*** Fragment źródłowy
Po rozpadzie ZSRR, na terytorium poradzieckim, zaczęły się różnorodne konflikty między narodami, które cały okres powojenny żyły pokojowo, w dobrosąsiedzkich stosunkach. Oczywiście, dominująca narracja zwycięskiej demokracji ukuła propagandowy stereotyp, że konflikty narodowościowe zostały w okresie „realnego socjalizmu” zwyczajnie uśpione, a po jego upadku, w sposób naturalny, odrodziły się.

W ten sposób, dominująca narracja demokratyczna przyznaje, że konflikty narodowościowe uważa za „naturalne”. Daje temu wyraz w polityce odradzania – konsekwentnie – nacjonalistycznych polityk okresu sprzed powstania alternatywy wobec kapitalizmu, jaką, w ułomnej postaci, reprezentował sobą stalinowski model zdegenerowanego państwa robotniczego. Faktycznie, świat wolny i demokratyczny głosi, że więź klasowa, która ma zastąpić więzi o charakterze nacjonalistycznym, jest jedynie poronionym płodem chorej (utopijnej) wyobraźni różnych rewolucjonistów, którzy tylko usiłowali mieszać ludziom w głowach.

Przeciwko tej narracji występuje liberalna część świata polityki, głosząc postmodernistyczną koncepcję braku istotnościowego (klasowego) znaczenia dowolnych zróżnicowań między wolnymi jednostkami. Szeroki wachlarz jednostkowych różnic nie prowadzi w tej optyce do żadnych zróżnicowań społecznych – całość zróżnicowania znajduje się na poziomie jednostkowym, zaś społeczna totalność stanowi tylko szare podłoże dla instytucjonalizacji owych jednostkowych różnic.
******
§ Zestaw zadań:
1. Dlaczego, według tekstu o konfliktach narodowościowych po rozpadzie ZSRR, dominująca narracja demokratyczna przyznaje, że konflikty narodowościowe uważa za „naturalne”? Odpowiedz w jednym do trzech zdań.
2. Dopisz dalszy ciąg tekstu o konfliktach narodowościowych po rozpadzie ZSRR, zaczynając zaraz po jego ostatnim zdaniu.
*** Dostarczone informacje
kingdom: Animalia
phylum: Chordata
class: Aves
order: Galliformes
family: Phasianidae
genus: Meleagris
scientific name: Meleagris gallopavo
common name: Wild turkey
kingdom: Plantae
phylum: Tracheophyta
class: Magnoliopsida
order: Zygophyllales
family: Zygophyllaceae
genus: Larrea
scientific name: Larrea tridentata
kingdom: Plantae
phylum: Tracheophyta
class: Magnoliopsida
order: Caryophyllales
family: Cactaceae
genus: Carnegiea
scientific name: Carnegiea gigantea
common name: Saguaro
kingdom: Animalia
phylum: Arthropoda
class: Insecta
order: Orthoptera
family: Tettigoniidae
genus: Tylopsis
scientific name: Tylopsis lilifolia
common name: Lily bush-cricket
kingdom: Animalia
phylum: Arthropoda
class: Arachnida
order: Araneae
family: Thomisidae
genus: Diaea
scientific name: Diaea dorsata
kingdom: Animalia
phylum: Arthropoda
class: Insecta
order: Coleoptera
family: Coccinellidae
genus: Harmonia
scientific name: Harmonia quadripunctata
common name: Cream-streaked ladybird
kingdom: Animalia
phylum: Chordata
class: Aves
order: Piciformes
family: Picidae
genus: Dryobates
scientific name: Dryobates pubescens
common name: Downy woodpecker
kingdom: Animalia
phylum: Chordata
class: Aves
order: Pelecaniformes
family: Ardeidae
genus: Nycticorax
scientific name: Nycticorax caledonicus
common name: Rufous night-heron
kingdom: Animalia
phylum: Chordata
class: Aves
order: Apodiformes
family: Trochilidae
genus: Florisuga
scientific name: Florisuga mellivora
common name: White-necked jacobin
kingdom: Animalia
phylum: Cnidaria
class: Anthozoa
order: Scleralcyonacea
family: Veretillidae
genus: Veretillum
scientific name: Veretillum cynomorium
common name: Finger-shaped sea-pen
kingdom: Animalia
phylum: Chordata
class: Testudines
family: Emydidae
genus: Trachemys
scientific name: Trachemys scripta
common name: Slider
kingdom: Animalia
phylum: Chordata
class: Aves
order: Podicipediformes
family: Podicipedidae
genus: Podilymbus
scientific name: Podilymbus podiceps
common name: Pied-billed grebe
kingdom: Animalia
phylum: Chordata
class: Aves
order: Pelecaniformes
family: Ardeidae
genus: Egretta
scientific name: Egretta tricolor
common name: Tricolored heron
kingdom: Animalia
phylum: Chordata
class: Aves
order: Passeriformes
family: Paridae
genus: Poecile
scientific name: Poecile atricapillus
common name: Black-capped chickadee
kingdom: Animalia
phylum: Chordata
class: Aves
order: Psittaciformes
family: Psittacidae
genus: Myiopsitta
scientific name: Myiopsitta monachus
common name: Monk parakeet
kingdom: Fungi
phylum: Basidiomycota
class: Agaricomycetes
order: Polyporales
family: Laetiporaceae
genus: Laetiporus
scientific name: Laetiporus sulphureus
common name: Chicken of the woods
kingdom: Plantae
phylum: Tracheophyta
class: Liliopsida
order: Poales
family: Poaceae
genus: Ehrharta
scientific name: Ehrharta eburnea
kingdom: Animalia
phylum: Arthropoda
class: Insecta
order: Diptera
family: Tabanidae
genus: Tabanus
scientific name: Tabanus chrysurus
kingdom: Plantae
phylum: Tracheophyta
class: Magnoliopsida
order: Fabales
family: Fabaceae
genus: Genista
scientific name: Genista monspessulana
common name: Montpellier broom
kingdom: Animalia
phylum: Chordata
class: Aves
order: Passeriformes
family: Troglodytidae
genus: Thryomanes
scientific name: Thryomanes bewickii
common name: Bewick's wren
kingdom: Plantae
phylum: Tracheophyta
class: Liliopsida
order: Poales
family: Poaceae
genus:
******
§ Odpowiedzi do zadań:
1. Ta narracja ukuła stereotyp, że w okresie „realnego socjalizmu” konflikty narodowościowe były jedynie uśpione, a po jego upadku odrodziły się w sposób naturalny. Uznając ich powrót za naturalny, przyznaje tym samym, że same te konflikty uważa za „naturalne”.

2.
Ponieważ świat rzeczywisty ujawnia z całą mocą fakt, że zróżnicowania społeczne istnieją naprawdę, koncepcja liberalna nabiera w przekonaniu społeczeństwa cech utopijnych. Co więcej, głoszenie hasła, że nie ma zróżnicowania społecznego, a tylko wolne jednostki, powoduje, że u tzw. szarych ludzi konfrontowanych z codziennymi przejawami klasowej dyskryminacji narasta przekonanie o szkodliwości takiej utopii. Staje się ona wyrazem aspiracji wyższych klas, które w minionym okresie w dużym stopniu zrealizowały własną utopię, która obecnie rozpada się pod naporem „uśpionej” dotąd rzeczywistości.

Lewica burżuazyjna, czyli ta, która stawia na postkapitalizm jako na system gwarantujący państwo socjalne, znalazła się w pułapce własnych założeń. Specyficzne warunki polityczne, które spowodowały możliwość realności utopii „bezklasowości” i „jednostkowości” na kanwie kapitalistycznych stosunków produkcji, przeminęły z wiatrem. Lewica usiłuje zagrzewać do oporu instytucje burżuazyjnego państwa, oporu przeciwko siłom kapitału, które dla burżuazyjnego aparatu biurokratycznego są i pozostają mocodawcą. Kapitał, w swym dążeniu do przetrwania, stawia, jak zawsze w przypadku burżuazji, na nacjonalizmy. Ten mechanizm historyczny – trwała więź między burżuazją a ideologią narodową – jest faktyczną przyczyną przebudzenia nacjonalizmów po upadku ZSRR. Winą stalinowskiego modelu politycznego jest uciekanie się do nacjonalizmów jako do metody dzielenia i rządzenia w wyniku odrzucenia klasowego mechanizmu społecznej więzi – mechanizmu klasowego, mechanizmu dyktatury proletariatu. Ten mechanizm jako jedyny jest w stanie zastąpić mechanizm dyktatury burżuazji i unicestwić go jako czynnik historyczny. Ale do tego potrzebna jest decyzja o konsekwentnym przejściu do nowego, bezklasowego społeczeństwa.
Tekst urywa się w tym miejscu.